Si la musique du combo, typée cold-wave et new wave, est parfois assez hypnotique pour captiver l'attention, son chant, lui, gâche l'attrait potentiel de nombreux titres : toujours à la limite de la justesse, sonnant presque faux, la voix de James Graham, leader-chanteur du groupe, ne convainc par exemple qu'à moitié sur Dead City, une chanson qui a pourtant de quoi séduire avec son ambiance noisy, son énergie tendue, sa basse groovy et son ambiance shoegazing assez euphorique. Souvent trop mise en avant ou se posant simplement en inadéquation avec l'atmosphère des mélodies proposées (écoutez la pesanteur onirique d'Alphabet se contraster maladroitement avec le chant, que l'on dirait interprété en langue d'Europe centrale), le voix enlève au final toute possibilité de se laisser porter, de s'évader...
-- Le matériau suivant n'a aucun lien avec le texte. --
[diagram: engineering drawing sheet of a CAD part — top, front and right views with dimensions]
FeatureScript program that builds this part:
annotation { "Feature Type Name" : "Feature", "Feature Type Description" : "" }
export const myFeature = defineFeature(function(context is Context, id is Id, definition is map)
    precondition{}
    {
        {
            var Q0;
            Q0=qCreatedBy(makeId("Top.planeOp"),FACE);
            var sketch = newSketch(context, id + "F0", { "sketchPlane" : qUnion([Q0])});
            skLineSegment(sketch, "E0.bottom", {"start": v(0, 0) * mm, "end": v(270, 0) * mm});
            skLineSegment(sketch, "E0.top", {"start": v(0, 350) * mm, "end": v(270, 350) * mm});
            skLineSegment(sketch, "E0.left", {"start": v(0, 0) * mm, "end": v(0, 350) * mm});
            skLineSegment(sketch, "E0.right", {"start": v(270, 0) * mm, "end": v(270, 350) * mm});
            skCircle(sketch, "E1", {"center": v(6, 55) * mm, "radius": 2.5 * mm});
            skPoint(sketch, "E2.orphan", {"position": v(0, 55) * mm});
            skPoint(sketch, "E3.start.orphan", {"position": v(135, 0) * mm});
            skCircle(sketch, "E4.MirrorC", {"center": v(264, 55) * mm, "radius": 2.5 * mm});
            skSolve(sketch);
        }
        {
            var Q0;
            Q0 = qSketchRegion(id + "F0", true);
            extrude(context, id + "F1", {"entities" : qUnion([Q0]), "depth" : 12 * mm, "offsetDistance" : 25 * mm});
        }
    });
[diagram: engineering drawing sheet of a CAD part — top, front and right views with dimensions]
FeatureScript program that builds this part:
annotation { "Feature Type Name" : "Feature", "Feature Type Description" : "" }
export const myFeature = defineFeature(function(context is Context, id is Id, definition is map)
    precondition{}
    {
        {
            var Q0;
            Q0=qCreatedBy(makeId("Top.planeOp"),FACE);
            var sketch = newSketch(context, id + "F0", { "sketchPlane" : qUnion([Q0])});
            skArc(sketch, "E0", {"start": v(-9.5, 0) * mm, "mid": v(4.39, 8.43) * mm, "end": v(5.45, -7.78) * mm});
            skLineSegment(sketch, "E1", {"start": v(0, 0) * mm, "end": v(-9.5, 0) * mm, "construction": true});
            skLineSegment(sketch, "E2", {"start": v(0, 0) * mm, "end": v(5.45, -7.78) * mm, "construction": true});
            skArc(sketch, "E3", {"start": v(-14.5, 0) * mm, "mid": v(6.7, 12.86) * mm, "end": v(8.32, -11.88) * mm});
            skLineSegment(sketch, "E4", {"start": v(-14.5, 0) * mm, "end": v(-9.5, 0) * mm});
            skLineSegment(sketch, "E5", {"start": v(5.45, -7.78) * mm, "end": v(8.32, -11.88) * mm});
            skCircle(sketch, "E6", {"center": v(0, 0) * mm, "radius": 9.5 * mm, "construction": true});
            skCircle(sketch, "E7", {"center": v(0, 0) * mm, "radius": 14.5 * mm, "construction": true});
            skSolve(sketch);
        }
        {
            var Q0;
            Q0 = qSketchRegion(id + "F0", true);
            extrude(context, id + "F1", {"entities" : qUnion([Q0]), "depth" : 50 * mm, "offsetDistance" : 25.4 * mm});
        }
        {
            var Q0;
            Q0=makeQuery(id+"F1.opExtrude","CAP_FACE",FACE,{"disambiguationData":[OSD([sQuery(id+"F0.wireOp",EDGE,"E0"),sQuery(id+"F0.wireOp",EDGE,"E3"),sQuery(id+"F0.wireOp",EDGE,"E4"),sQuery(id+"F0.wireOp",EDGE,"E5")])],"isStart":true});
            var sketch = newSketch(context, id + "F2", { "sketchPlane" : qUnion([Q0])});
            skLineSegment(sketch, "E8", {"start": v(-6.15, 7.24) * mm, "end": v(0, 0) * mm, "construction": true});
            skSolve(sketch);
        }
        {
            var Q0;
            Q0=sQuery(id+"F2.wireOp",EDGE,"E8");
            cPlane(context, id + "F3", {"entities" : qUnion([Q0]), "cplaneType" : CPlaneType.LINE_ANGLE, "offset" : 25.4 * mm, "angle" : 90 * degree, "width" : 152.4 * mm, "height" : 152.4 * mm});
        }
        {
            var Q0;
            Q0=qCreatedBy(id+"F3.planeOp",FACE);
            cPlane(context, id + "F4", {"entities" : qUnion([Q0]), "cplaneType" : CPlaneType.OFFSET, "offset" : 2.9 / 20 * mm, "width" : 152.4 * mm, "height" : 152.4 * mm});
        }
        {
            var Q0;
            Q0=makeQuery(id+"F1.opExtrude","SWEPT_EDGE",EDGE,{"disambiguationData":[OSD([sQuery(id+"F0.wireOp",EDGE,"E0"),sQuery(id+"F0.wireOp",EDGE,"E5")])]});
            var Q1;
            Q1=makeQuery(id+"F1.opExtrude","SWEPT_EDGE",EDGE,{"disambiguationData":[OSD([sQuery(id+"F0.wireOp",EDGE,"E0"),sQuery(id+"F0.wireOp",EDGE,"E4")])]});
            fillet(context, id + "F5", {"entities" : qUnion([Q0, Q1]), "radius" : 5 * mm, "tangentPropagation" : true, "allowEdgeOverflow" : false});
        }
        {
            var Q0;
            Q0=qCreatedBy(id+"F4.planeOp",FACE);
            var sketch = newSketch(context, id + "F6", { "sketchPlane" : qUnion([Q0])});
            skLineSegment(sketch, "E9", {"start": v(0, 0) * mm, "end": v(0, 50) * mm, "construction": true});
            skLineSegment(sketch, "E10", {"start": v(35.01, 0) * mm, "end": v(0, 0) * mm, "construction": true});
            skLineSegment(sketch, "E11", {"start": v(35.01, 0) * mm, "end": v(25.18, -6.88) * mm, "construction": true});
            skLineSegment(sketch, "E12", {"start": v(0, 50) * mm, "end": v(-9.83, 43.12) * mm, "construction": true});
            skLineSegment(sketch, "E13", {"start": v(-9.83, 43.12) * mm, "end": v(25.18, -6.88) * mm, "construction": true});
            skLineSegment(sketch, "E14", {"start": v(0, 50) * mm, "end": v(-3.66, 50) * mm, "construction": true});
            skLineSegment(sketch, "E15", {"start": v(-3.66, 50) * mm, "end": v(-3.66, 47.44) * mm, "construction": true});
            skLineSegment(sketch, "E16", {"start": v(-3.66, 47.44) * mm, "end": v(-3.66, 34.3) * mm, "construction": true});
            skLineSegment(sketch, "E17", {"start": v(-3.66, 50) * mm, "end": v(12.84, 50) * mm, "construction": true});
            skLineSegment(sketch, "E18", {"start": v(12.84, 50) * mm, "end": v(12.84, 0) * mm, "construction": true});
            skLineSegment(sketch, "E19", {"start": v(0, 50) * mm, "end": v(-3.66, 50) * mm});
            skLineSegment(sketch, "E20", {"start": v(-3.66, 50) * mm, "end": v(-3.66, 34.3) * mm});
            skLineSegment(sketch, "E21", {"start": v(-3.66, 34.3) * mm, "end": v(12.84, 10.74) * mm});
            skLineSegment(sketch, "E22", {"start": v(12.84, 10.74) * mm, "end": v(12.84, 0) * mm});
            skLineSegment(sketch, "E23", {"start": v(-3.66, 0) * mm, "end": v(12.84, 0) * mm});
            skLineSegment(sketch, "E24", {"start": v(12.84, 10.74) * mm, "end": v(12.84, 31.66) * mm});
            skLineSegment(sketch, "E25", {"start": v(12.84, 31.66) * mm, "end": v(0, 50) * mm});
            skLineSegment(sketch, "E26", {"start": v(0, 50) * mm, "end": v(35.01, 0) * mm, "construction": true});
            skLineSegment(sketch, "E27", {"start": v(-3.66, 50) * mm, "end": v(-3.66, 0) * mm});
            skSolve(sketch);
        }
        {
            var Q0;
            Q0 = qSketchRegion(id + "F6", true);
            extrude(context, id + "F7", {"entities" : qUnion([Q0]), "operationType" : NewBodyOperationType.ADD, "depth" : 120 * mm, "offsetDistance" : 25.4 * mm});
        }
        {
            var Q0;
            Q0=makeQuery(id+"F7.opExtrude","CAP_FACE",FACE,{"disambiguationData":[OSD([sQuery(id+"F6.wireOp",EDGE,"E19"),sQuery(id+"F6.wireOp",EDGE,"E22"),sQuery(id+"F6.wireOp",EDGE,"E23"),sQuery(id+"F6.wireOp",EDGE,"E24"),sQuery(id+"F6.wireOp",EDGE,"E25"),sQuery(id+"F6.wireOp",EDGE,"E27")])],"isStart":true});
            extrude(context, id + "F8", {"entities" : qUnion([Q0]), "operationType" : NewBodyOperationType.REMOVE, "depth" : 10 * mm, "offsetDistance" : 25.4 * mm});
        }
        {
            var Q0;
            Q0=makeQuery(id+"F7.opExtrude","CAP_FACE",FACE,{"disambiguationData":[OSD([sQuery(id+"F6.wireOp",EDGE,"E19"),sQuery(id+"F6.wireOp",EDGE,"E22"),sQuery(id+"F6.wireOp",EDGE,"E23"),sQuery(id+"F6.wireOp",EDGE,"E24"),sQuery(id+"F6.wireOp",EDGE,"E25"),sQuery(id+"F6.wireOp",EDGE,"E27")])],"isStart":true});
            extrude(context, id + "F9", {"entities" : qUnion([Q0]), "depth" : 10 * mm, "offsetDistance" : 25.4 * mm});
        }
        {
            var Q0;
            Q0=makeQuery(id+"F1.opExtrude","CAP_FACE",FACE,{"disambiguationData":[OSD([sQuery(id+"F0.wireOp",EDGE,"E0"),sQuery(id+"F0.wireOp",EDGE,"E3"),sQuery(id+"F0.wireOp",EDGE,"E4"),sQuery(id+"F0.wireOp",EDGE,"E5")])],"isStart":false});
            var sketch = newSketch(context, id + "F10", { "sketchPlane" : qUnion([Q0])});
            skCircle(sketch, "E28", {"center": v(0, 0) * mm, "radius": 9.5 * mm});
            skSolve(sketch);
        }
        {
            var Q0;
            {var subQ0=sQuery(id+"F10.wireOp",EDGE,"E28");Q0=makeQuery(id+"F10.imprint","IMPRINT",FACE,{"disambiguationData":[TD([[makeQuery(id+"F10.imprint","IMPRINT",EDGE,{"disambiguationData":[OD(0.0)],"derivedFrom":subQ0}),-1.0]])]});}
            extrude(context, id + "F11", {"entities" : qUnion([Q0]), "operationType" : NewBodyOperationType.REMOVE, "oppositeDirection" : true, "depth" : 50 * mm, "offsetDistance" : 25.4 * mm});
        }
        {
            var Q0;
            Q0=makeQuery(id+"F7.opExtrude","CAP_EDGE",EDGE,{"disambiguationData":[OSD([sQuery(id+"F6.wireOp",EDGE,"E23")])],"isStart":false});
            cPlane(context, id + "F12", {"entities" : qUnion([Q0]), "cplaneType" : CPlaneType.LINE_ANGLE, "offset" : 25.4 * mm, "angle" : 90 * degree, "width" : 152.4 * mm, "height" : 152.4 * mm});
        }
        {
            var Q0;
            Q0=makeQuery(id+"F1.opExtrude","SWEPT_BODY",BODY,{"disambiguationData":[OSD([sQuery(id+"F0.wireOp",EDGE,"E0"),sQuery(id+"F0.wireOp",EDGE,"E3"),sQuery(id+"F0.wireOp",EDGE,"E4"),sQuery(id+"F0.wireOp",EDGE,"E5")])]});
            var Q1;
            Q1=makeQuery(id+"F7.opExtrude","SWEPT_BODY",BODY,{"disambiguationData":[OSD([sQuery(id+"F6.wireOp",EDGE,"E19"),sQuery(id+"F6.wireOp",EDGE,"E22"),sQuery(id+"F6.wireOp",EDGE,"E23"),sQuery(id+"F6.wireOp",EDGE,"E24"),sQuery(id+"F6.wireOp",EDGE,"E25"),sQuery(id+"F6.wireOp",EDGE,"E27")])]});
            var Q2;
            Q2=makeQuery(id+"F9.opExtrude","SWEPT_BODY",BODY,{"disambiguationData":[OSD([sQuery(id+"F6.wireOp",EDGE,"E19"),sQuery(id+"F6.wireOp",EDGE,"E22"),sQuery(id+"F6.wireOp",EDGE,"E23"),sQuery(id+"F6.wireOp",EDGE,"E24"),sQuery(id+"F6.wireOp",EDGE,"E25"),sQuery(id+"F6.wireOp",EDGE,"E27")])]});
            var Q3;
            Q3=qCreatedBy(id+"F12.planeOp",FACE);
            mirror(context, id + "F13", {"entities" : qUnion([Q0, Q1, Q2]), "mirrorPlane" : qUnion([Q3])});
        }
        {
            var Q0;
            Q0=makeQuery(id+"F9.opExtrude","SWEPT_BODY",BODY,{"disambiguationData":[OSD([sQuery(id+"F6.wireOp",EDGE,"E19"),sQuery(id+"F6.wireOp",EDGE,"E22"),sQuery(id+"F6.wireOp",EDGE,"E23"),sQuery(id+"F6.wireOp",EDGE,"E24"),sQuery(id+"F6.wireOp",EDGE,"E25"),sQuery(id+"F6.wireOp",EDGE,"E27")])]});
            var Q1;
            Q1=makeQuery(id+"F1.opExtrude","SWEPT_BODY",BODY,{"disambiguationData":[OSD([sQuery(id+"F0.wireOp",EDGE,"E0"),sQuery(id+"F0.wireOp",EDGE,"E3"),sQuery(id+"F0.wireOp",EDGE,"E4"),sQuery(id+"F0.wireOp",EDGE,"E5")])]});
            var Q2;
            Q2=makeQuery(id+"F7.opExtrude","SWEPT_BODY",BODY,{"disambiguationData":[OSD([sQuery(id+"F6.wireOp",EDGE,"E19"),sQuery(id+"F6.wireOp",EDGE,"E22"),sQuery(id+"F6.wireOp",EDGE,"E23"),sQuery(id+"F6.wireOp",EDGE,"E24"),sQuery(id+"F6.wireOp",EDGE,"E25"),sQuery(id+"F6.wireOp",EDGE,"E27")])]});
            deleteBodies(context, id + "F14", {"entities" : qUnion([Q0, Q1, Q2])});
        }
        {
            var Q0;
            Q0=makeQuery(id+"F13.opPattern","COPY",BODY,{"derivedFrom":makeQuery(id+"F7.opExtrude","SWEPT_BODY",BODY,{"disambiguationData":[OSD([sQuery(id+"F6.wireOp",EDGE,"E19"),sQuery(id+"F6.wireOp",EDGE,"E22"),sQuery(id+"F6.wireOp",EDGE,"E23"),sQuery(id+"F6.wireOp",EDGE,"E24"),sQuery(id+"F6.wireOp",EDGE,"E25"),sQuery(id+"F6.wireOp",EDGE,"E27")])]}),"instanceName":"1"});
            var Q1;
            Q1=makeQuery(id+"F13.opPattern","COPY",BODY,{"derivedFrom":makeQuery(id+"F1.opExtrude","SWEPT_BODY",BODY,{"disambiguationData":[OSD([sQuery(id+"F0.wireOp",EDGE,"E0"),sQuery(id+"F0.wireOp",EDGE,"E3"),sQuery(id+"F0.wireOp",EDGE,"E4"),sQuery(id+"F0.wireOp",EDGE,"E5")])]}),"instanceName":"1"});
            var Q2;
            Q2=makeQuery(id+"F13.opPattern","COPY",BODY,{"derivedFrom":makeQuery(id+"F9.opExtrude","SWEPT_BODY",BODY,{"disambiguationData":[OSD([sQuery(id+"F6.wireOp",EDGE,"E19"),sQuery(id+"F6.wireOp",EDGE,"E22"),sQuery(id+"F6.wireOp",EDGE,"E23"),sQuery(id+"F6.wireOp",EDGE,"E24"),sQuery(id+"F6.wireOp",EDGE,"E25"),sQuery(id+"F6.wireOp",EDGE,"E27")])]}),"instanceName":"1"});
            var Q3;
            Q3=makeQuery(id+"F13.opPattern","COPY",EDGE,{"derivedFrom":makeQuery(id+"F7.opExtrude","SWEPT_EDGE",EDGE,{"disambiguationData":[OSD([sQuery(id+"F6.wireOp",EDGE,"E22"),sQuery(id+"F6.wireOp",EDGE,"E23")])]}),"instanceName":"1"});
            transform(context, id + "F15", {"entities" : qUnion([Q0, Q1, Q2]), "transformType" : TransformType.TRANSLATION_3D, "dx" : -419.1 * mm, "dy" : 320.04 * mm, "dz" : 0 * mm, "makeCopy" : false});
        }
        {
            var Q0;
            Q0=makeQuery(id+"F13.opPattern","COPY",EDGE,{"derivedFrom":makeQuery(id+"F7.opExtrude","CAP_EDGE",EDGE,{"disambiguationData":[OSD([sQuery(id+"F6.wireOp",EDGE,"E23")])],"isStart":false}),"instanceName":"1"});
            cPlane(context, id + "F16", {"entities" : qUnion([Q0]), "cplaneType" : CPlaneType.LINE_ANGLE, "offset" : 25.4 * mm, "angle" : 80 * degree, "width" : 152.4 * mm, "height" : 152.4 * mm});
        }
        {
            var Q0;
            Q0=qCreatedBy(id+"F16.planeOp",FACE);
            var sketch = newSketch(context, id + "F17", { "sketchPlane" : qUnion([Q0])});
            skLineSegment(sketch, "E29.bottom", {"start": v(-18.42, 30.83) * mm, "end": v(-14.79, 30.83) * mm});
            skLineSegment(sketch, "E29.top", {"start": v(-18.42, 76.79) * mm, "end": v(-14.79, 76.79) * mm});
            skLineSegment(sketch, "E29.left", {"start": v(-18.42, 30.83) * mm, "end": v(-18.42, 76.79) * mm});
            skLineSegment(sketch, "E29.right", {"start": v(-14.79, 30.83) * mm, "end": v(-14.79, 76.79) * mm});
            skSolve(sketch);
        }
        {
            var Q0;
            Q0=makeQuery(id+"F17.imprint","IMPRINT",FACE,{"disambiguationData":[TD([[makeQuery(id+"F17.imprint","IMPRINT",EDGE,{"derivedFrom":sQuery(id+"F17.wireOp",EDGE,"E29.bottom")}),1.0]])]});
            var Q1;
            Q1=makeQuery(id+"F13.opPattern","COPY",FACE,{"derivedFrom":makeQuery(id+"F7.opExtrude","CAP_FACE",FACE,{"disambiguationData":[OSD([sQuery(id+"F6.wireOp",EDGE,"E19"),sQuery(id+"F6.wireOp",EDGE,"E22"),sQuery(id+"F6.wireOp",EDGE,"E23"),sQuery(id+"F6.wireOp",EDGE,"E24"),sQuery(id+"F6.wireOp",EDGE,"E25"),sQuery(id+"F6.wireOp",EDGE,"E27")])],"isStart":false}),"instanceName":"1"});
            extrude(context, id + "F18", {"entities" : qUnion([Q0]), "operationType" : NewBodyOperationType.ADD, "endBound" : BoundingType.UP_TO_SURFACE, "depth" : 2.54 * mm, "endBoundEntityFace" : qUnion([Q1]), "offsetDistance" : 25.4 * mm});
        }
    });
Heureusement, The Twilight Sad parvient parfois à rendre quelques-uns de ses morceaux plus sensibles ou percutants : Sick, dont l'ambiance sonore est tout droit chippée au 2+2=5 de Radiohead, captive par exemple par sa douce progression sensorielle, entre arpèges de guitares, beats électroniques et nappes de synthétiseurs au loin. Dans un genre beaucoup plus noir, Kill It In The Morning – un nom de chanson qui décrit bien sa contenance musicale – hypnotise par sa basse ronde et répétitive, ses guitares noisy et ses nappes de claviers, tout comme Not Sleeping, dont l'introduction au piano et les sons synthétiques remplissent impeccablement l'espace.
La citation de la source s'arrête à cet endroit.